Respondent will also be required to take reasonable steps to ensure that this notice is not altered,
defaced or covered by any other material.
In addition, MMES will be ordered to send a written notification to each
witness in this proceeding that retaliatory action against individuals for testifying in this case is
illegal and that the remedy for such a violation, if it occurs, is a complaint filed with the U.S.
Department of Labor. The notification must set forth in detail the procedures for filing such a
complaint. The retaliation against Complainant in the posting of the Smith memorandum after the
trial in this case compels such a provision. The ACD Division Director's, expression of concern to
Roger Jenkins that potential witnesses were softening their assessment of Complainant and that he
hoped that Jenkins would call things as he saw them is relevant to this issue. This remark compels
the inference that the Division Director was keeping track of the testimony of those employees
appearing in this proceeding. (See Finding 127).

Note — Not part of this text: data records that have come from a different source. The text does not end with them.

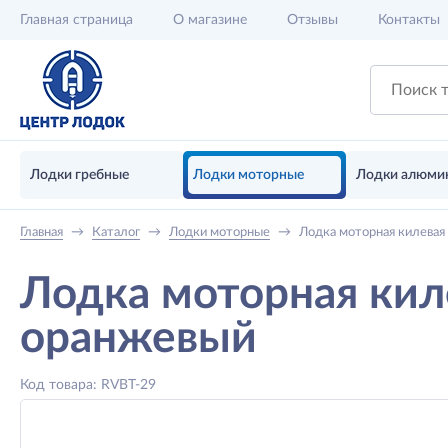
Главная
страница
О магазине
Отзывы
Контакты
Лодки гребные
Лодки моторные
Лодки алюми
Главная
→
Каталог
→
Лодки моторные
→
Лодка моторная килевая
Лодка моторная кил
оранжевый
Код товара: RVBT-29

Finally, Complainant urges that the Oak Ridge National Laboratory be held
as a party to this proceeding and subjected to the terms of this order. Complainant contends
ORNL should be named as a party, since MMES may be displaced as the Government contractor
responsible for its operation. Complainant urges that, absent Respondent as operator of the
facility, the provisions of the order would be unenforceable, if ORNL is not named as a party.
ORNL, which is unincorporated, is a government owned contractor
operated facility, managed and staffed by the contractor's employees. It has been operated by a
succession of government contractors, including Respondent. (Stipulated) . on the basis of this
record, no finding can be made that ORNL is a legal entity independent of either MMES or the
Department of Energy. Even if ORNL had independent status, such status because of Federal
ownership would of necessity be that of a government agency, managed at different periods by
varying government contractors. However, government agencies may only be sued, when
Congress has expressly authorized such litigation or when a statute provides that the agency in
question has the capacity to sue or to be sued. Wright & Miller, 14 Federal Practice and
Procedure §3655 (1985). There is no legislation authorizing ORNL to sue or be sued.

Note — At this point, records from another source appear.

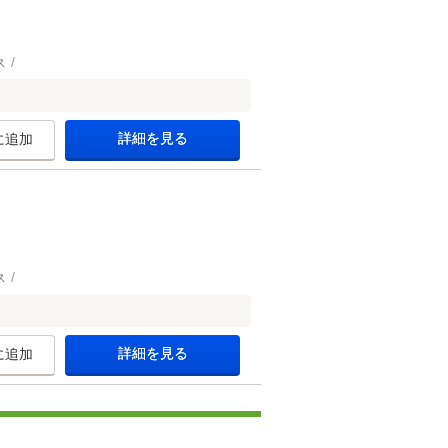
ス
詳細を見る
に追加
ス
詳細を見る
に追加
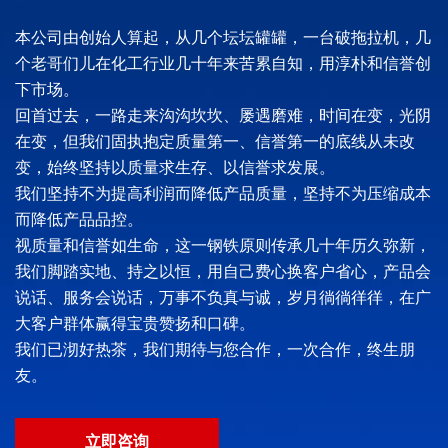
本公司由创始人算起，从几个坛坛罐罐，一台破拖拉机，几
个老哥们儿在化工行业几十年来苦累自知，用淳朴和信誉创
下市场。
回首过去，一路走来沟沟坎坎、屡遇磨难，时间在变，光阴
在变，但我们固执抱定质量第一、信誉第一的底线从未改
变，始终坚持以质量求生存、以信誉求发展。
我们坚持不为提高利润而降低产品质量，坚持不为压缩成本
而降低产品品控。
视质量和信誉如生命，这一钢铁原则传承几十年历久弥新，
我们脚踏实地、持之以恒，用自己费心换客户省心，产品会
说话、服务会说话，万事不负真与诚，岁月徜徜徉徉，在广
大客户群体赢得宝贵赞扬和口碑。
我们已沏好热茶，我们期待与您合作，一次合作，终生朋
友。
立即咨询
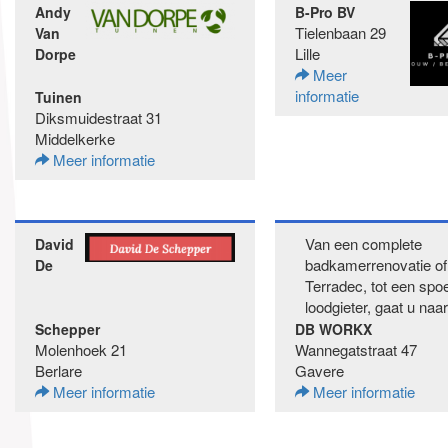
Andy
B-Pro BV
Tielenbaan 29
Van
Lille
Dorpe
Meer
informatie
Tuinen
Diksmuidestraat 31
Middelkerke
Meer informatie
Van een complete
David
badkamerrenovatie of 
De
Terradec, tot een spo
loodgieter, gaat u naar
Schepper
DB WORKX
Molenhoek 21
Wannegatstraat 47
Berlare
Gavere
Meer informatie
Meer informatie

Under the circumstances, a provision naming ORNL as a party under the order would be
ineffective. Complainant's rights are adequately protected by specifying that Respondent and its
successors and assigns are subject to the order.
[Page 69]
RECOMMENDED ORDER
Respondent Martin Marietta Energy Systems, Inc., its successors and
assigns, shall:
1. Offer to Complainant, a position at his present grade of pay consistent
with his qualifications and experience outside the Oak Ridge National Laboratory at one of its
other facilities in Oak Ridge, Tennessee.
2. Expunge from Complainant's records the personnel appraisals for the
year October, 1988 - October 1989 and succeeding years.
3. Pay to Complainant the sum of $10, 000 as compensatory damages.
4. Pay to Complainant the sum of $20,000 as exemplary damages.
5. Reimburse Complainant for his past and present psychiatric treatment
for work related stress until such time as the treating physician certifies that the impairment arising
out of the hostile work environment, imposed by Respondent, has abated.
6. Post on all bulletin boards of the Oak Ridge National Laboratory,
where Respondent's official documents are posted, a copy of the Secretary of Labor's Decision and
order for a period of 60 days, ensuring it is not altered, defaced or covered by any other material.
7. Notify in writing all witnesses in this proceeding, who testified
either at the hearing or by deposition, that retaliation for such testimony is illegal.
8. Set forth in the notification, required by item 7 of this order, in detail
the procedures for filing a complaint with the Secretary of Labor should such a violation occur.